CLEVELAND, OH (WOIO) - Thanks to federal funding, the canine unit will soon grow from four bomb-sniffing police dogs to seven at the Greater Cleveland Regional Transit Authority (RTA).
This month, three Transit Police will leave Cleveland for 10 weeks of rigorous training at Lackland Air Force Base in San Antonio,Texas, which is regarding as the top canine training facility in the nation. The officers and their new canine partners will return to Cleveland in mid-December.
"The addition of three TSA-certified dogs to the RTA will complement existing security throughout the entire local transit system," says Michael Young, TSA's regional Federal Security Director. "These dogs are specially trained to detect improvised explosive devices and will provide another layer of security in safeguarding RTA for its riders, its employees and the public."
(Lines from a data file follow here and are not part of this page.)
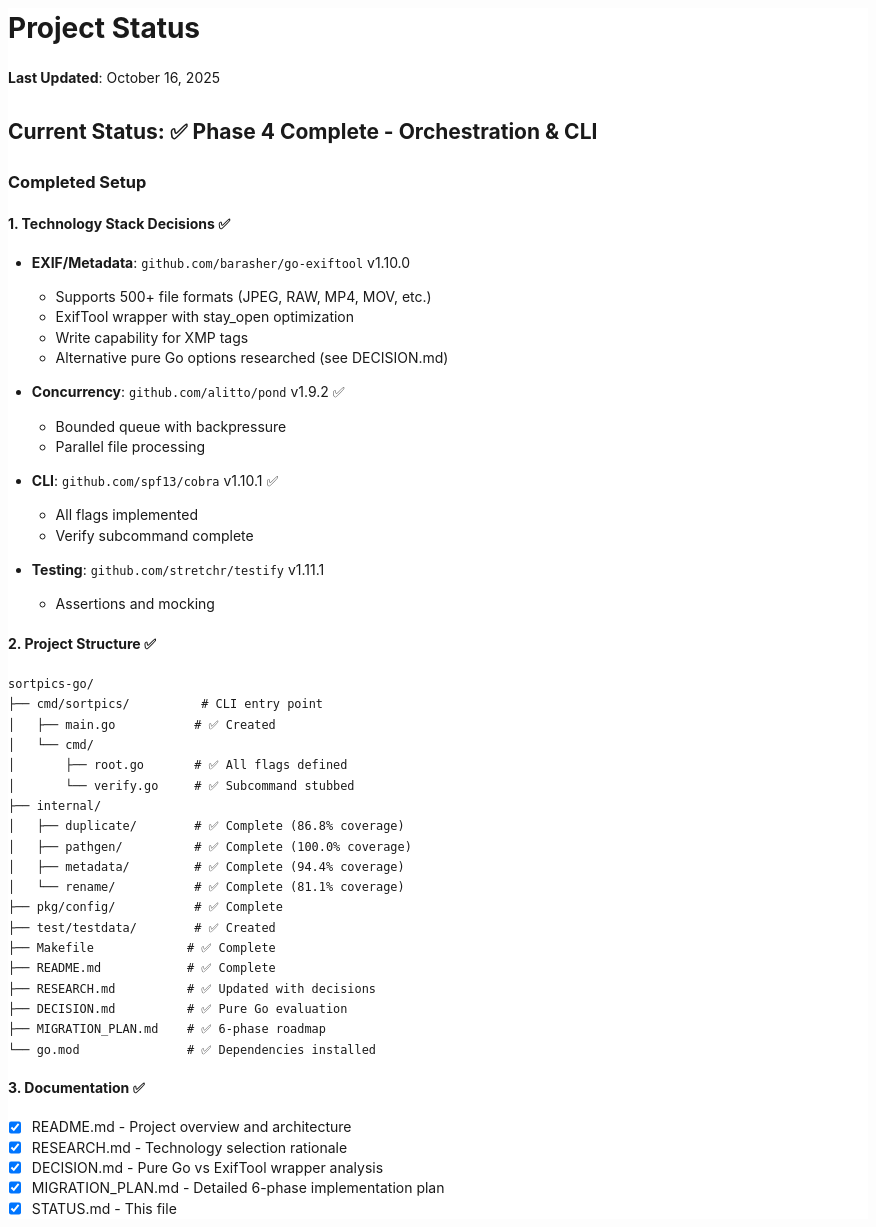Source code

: # Project Status

**Last Updated**: October 16, 2025

## Current Status: ✅ Phase 4 Complete - Orchestration & CLI

### Completed Setup

#### 1. Technology Stack Decisions ✅
- **EXIF/Metadata**: `github.com/barasher/go-exiftool` v1.10.0
  - Supports 500+ file formats (JPEG, RAW, MP4, MOV, etc.)
  - ExifTool wrapper with stay_open optimization
  - Write capability for XMP tags
  - Alternative pure Go options researched (see DECISION.md)

- **Concurrency**: `github.com/alitto/pond` v1.9.2 ✅
  - Bounded queue with backpressure
  - Parallel file processing

- **CLI**: `github.com/spf13/cobra` v1.10.1 ✅
  - All flags implemented
  - Verify subcommand complete

- **Testing**: `github.com/stretchr/testify` v1.11.1
  - Assertions and mocking

#### 2. Project Structure ✅
```
sortpics-go/
├── cmd/sortpics/          # CLI entry point
│   ├── main.go           # ✅ Created
│   └── cmd/
│       ├── root.go       # ✅ All flags defined
│       └── verify.go     # ✅ Subcommand stubbed
├── internal/
│   ├── duplicate/        # ✅ Complete (86.8% coverage)
│   ├── pathgen/          # ✅ Complete (100.0% coverage)
│   ├── metadata/         # ✅ Complete (94.4% coverage)
│   └── rename/           # ✅ Complete (81.1% coverage)
├── pkg/config/           # ✅ Complete
├── test/testdata/        # ✅ Created
├── Makefile             # ✅ Complete
├── README.md            # ✅ Complete
├── RESEARCH.md          # ✅ Updated with decisions
├── DECISION.md          # ✅ Pure Go evaluation
├── MIGRATION_PLAN.md    # ✅ 6-phase roadmap
└── go.mod               # ✅ Dependencies installed
```

#### 3. Documentation ✅
- [x] README.md - Project overview and architecture
- [x] RESEARCH.md - Technology selection rationale
- [x] DECISION.md - Pure Go vs ExifTool wrapper analysis
- [x] MIGRATION_PLAN.md - Detailed 6-phase implementation plan
- [x] STATUS.md - This file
Transit Police Chief John Joyce agreed.
"Trained canines provide an increased level of security. We are fortunate to have a well-staffed canine unit, and we truly appreciate the on-going support of the TSA to make this happen. Every transit rider will benefit."
RTA's first bomb-sniffing dogs were added in 2006.
TSA's National Explosives Detection Canine Team Program prepares dogs and handlers to serve on the front lines of America's "War on Terror." These effective, mobile teams can quickly locate and identify dangerous materials that may present a threat to transit systems. They can quickly rule out the presence of dangerous materials in unattended packages, structures or vehicles, allowing the free and efficient flow of transit users.
During the Explosives Detection Canine Handler Course at Lackland, police officers are paired with one of TSA's canine teammates. These dogs are bred specifically for the program by TSA. German Shepherds, Belgian Malanoises, Vizslas and other types of dogs are used in the program because of their keen noses and affinity for this type of work. In addition to providing a highly trained dog and handler training, TSA helps fund handler salaries, care and feeding of the canines, veterinary and other costs associated with the dog, after the teams return to their hometowns.
After dog and handler are paired up, they learn to locate and identify a wide variety of dangerous materials while working as an effective unit. This training includes search techniques, as well as procedures for identifying dangerous materials and alerting the handler when these materials are present.